Publicado en El País
Quizá hacer malabares bajo semáforos no alcance sino para la piedra de bazuco.
Desde el día en que me mudé a Bogotá hice amistad con el jefe de una brigada de paseadores de perros que frecuentan el Parque del Virrey.
Se comunican entre ellos con transmisores radiales two-way. Coordinar paseadores de perros de gente pudiente: he ahí una destreza envidiable, un talante emprendedor que echo de menos en mí mismo cuando me comparo con esa feliz gente.
Ciertamente, hay método en su modo de desplegarse por nuestras ciudades. Me sorprende el cariz transnacional del gremio: parece que la ola comenzó en el DF —en alguna de las glorietas de Reforma, ¿quizá?— y bajó hacia Suramérica. En Caracas, Bogotá y Buenos Aires se les puede ver; también en Guayaquil y en La Paz. Me late que en Lima debe haberlos y también en Santiago de Chile, pero hace años que no voy por esos rumbos.
Mi hijo es economista. Sabe mucho de modelos predictivos y cosas así. El otro día lo llamé para comentarle que pensaba escribir un artículo sobre los circenses de semáforo. Quería hacerle unas cuantas preguntas, compartir ideas sueltas.
—¿Un artículo como los de Tim Harford? —preguntó, entre incrédulo y burlón— ¿Sobre los malabaristas de semáforo? ¿Vuelves con eso? Llámame más tarde, ¿sí?; ahora estoy ocupado.
Mis preguntas son las mismas cada vez que avisto una pareja de circenses informales. Siempre andan en parejas, como las guacamayas caraqueñas. Allá en Caracas, los malabaristas entrenan en rincones apartados del Parque del Oeste. Volatines, clavas y tragafuegos. No se han reportado trapecistas hasta ahora.
¿Dónde está el negocio? ¿El beneficio? El espectáculo consume apenas el lapso asignado a la luz roja.

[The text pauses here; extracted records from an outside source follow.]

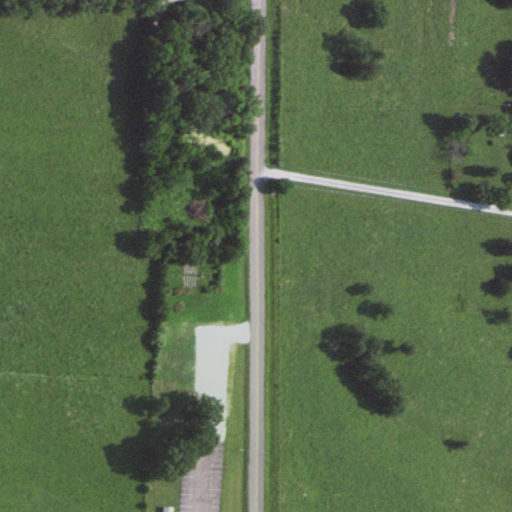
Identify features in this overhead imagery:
road: (383, 188)
road: (252, 256)
road: (202, 401)
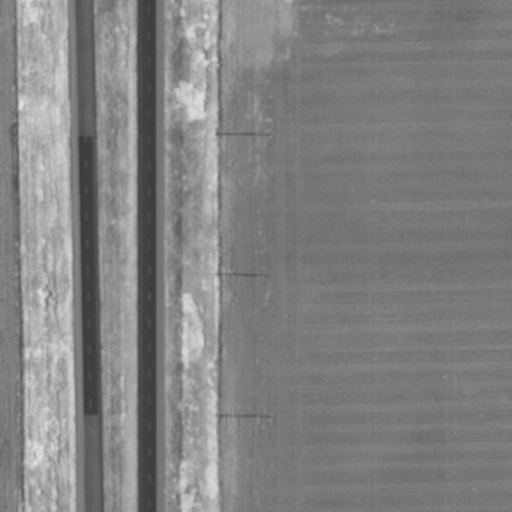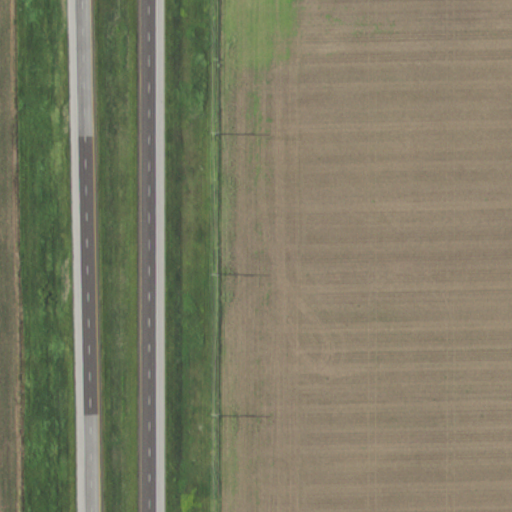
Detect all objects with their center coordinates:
road: (86, 255)
road: (148, 256)
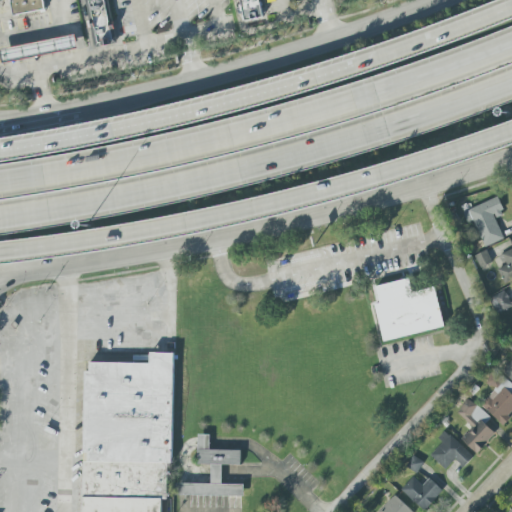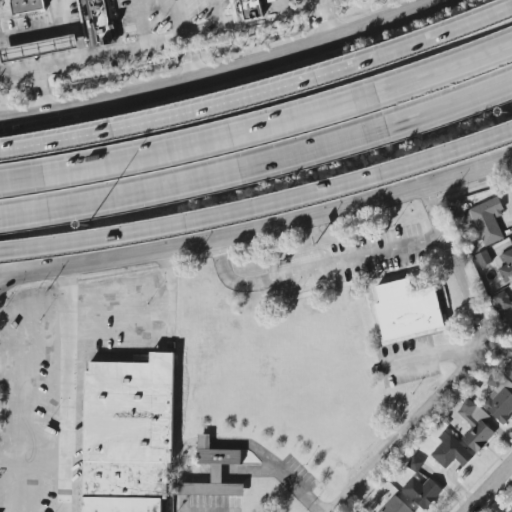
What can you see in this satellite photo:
road: (449, 1)
building: (26, 6)
building: (29, 6)
building: (251, 9)
building: (250, 10)
road: (497, 13)
road: (297, 14)
road: (181, 17)
building: (105, 22)
road: (332, 22)
building: (100, 23)
road: (87, 27)
parking lot: (178, 27)
road: (44, 28)
road: (217, 28)
road: (249, 30)
road: (147, 40)
building: (38, 49)
building: (35, 52)
road: (74, 57)
road: (192, 60)
road: (271, 64)
road: (445, 70)
road: (40, 92)
road: (245, 100)
road: (450, 108)
road: (50, 118)
road: (10, 128)
road: (190, 146)
road: (196, 182)
road: (259, 208)
road: (0, 210)
building: (486, 220)
road: (257, 227)
building: (483, 259)
road: (455, 267)
building: (506, 267)
road: (316, 268)
road: (34, 298)
building: (501, 302)
building: (406, 310)
building: (406, 310)
road: (94, 357)
road: (444, 360)
building: (508, 367)
building: (499, 401)
building: (475, 426)
road: (413, 431)
building: (126, 435)
building: (127, 435)
building: (449, 452)
building: (414, 464)
building: (213, 471)
road: (219, 473)
road: (287, 478)
road: (490, 489)
building: (421, 492)
road: (221, 493)
road: (197, 498)
building: (394, 506)
building: (510, 510)
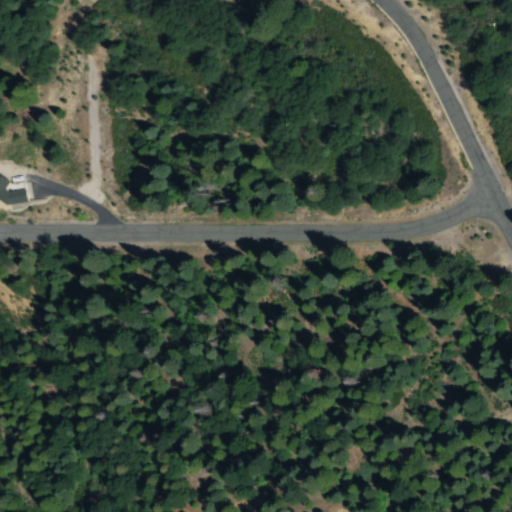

Y sólo alcanzan a hacer una reverencia y apenas uno que otro automovilista les echa una moneda en el sombrero hongo.
En un tiempo di en pensar que son la tapadera de algún otro negocio, de algún manejo turbio bajo la parodia, pero que me aspen si llego a imaginar cuál pueda ser. Llevaba años mirándolos de lejos y entregándome a estas divagaciones sin salida hasta que, una de estas noches, tuve un encuentro cercano de primera especie con un dúo de semáforo.
Fue en la esquina de la carrera 13 con calle 31. Me disponía a atravesar la calzada y allí estaban: una astrosa chica de unos 20 años arrojaba fuego por la boca, junto a un malabarista varón, apenas un poco mayor y mucho más zarrapastroso. Advertí que yo estaba parado junto al bidón de gasolina y sus morralitos.
Esperé a que terminasen y, como si estuviera en un camerino, felicité a la chica cuando regresó a la acera y le pregunté si no era peligroso, o al menos dañino, eso de inhalar gasolina y exhalar fuego. Mi miró con ojos de bazuco; babeaba saliva de 80 octanos. Sonrió y me dijo que no corría ningún peligro. Eso, al menos entendí, porque no hablaba exactamente: tartajeaba incoherencias pero sonreía, tranquilizadora. El malabarista me dijo con aspereza que no la molestara.
Quizá eso de pararse a hacer malabares bajo los semáforos no alcance sino para la piedra de bazuco y eso sea todo lo que hay que saber sobre los cirqueros de la calle. Pero Ernesto Sabato escribió un “informe sobre ciegos”; ¿por qué no intentar uno sobre los malabaristas del DF, Bogotá o Caracas? Pero no soy Tim Harford.